Interview mit Hartmut Haenchen
28. August 2016Deutsche Welle: Kritiker und Publikum lobten ihren Einstand. Was sagen Sie dazu?
Hartmut Haenchen: Nach einer extrem kurzen Probenzeit kam bei einer Premiere dann plötzlich alles zusammen. Man ist dann auch glücklich, wenn es sich zusammen fügt, auch musikalisch und emotional. Ein großer Teil von dem, was ich mir vorgestellt habe, konnte verwirklicht werden.
Das waren zum Teil viel schnellere Tempi als bei Ihrem Vorgänger. Wie reagierten die Sänger darauf?
Das war ja für die Sänger doch eine große Umstellung. Da musste man in den Abläufen ein paar Dinge leicht korrigieren. Natürlich habe ich die Regie nicht geändert. Im Orchestergraben kann man sie nicht sehen, und ich habe keine Regieproben mitgemacht. Ich habe die Regie ja erst im Fernsehen gesehen. Das ist schon außergewöhnlich!Sie sind zwar als "Parsifal"-Dirigent in Bayreuth kurzfristig eingesprungen, haben sich aber lange mit dem Werk beschäftigt. Was ist für Sie die Botschaft des Werks?

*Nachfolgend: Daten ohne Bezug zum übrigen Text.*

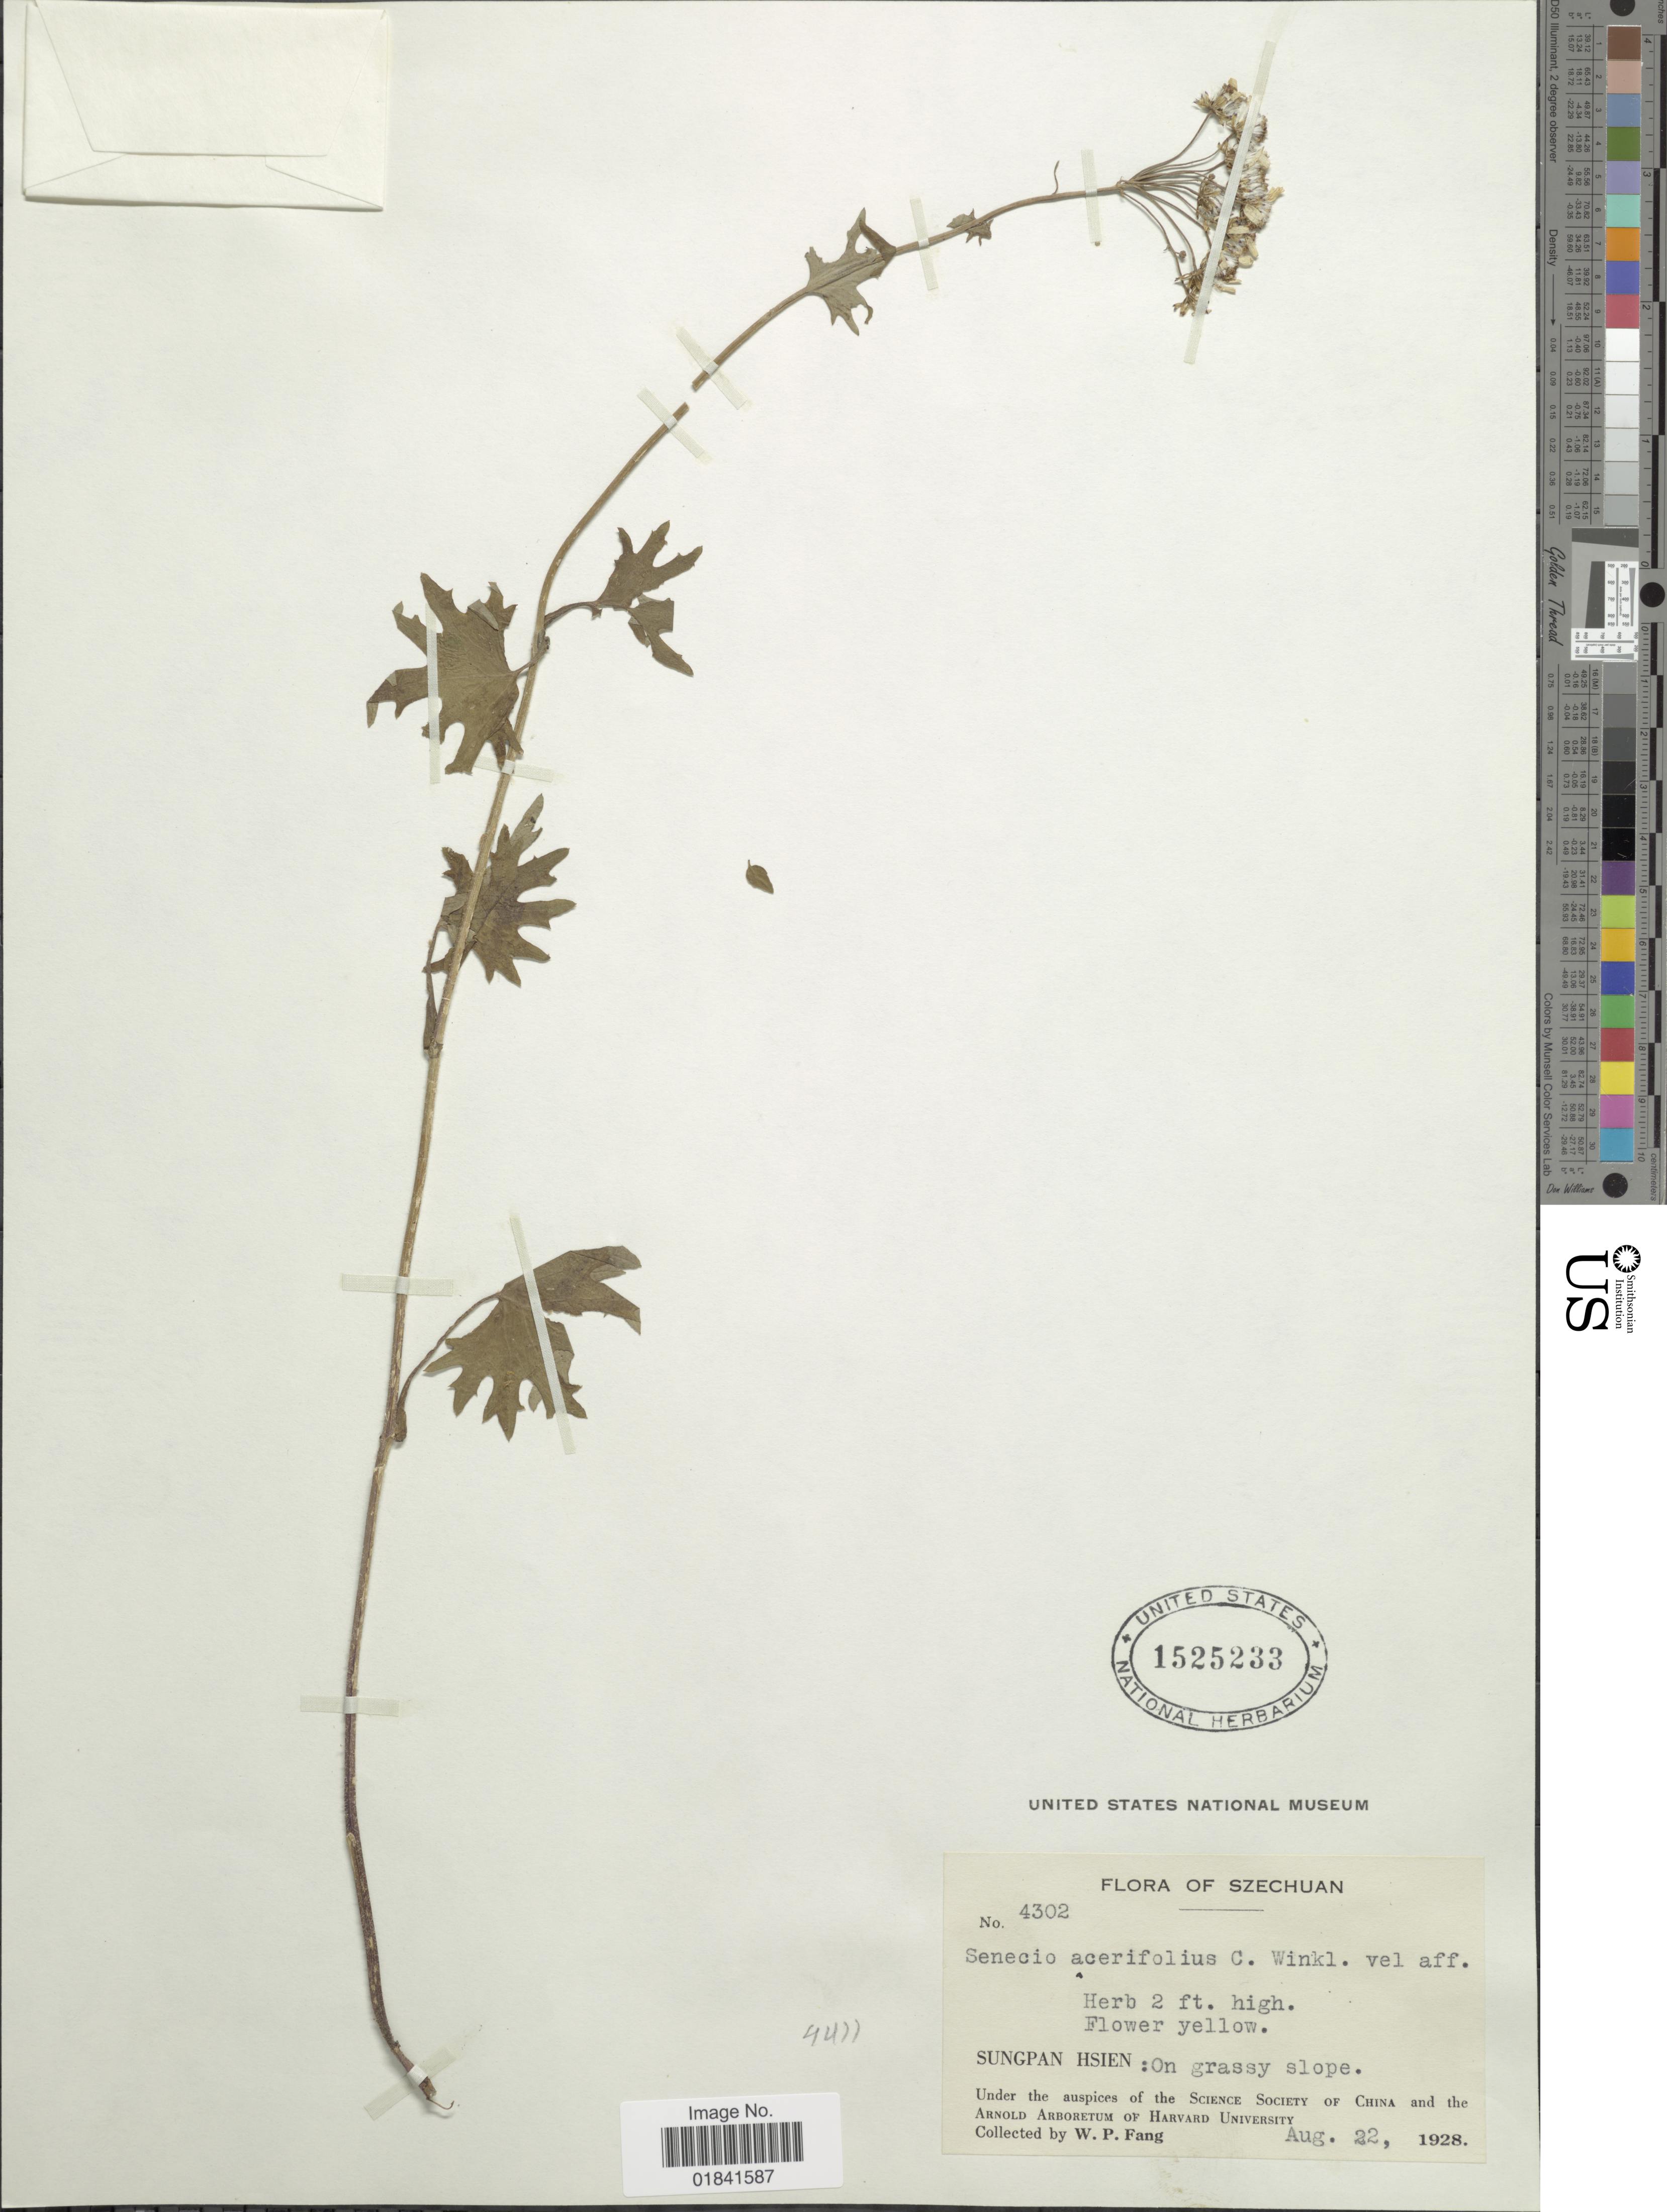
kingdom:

"Parsifal" zeigt uns deutlich, dass eine Männergesellschaft, die versucht, ohne Frauen auszukommen, nicht funktioniert. Immer wieder findet man bei Wagners Werken die Botschaft, dass nur die Frau in der Lage ist, die Welt positiv zu verändern - und dass die Männer alles falsch machen! Und zwar, in allen Varianten: nicht nur in "Parsifal", sondern auch in "Tannhäuser", dem "Fliegenden Holländer" und "Tristan".
Die Gralsgesellschaft in "Parsifal" erhält sich ja nur durch einen Ritus. Aber eigentlich muss sich eine Gesellschaft durch die Tat erhalten und beweisen. So geht diese Gesellschaft zugrunde. Nur jemand von außen, der das Problem sieht, kann etwas daran ändern. Die Figur Parsifal sieht es nicht selbst, sondern wird, wie es im Stück heißt, "welthellsichtig" durch eine Frau, durch Kundry.
Nun - ob sich die Gesellschaft wirklich dadurch verändert, das erzählt uns Wagner nicht genau. Wie auch in der "Götterdämmerung" lässt er eine Hoffnung am Ende, hat aber keinen Lösungsansatz. Das macht das Stück wahnsinnig aktuell - auch wenn man auf Religionen schaut, die sich verfestigen und nur noch ideologisch arbeiten aber nicht mehr nach ihren menschlichen Grundsätzen. Wir sehen das Problem deutlich in unserer Zeit.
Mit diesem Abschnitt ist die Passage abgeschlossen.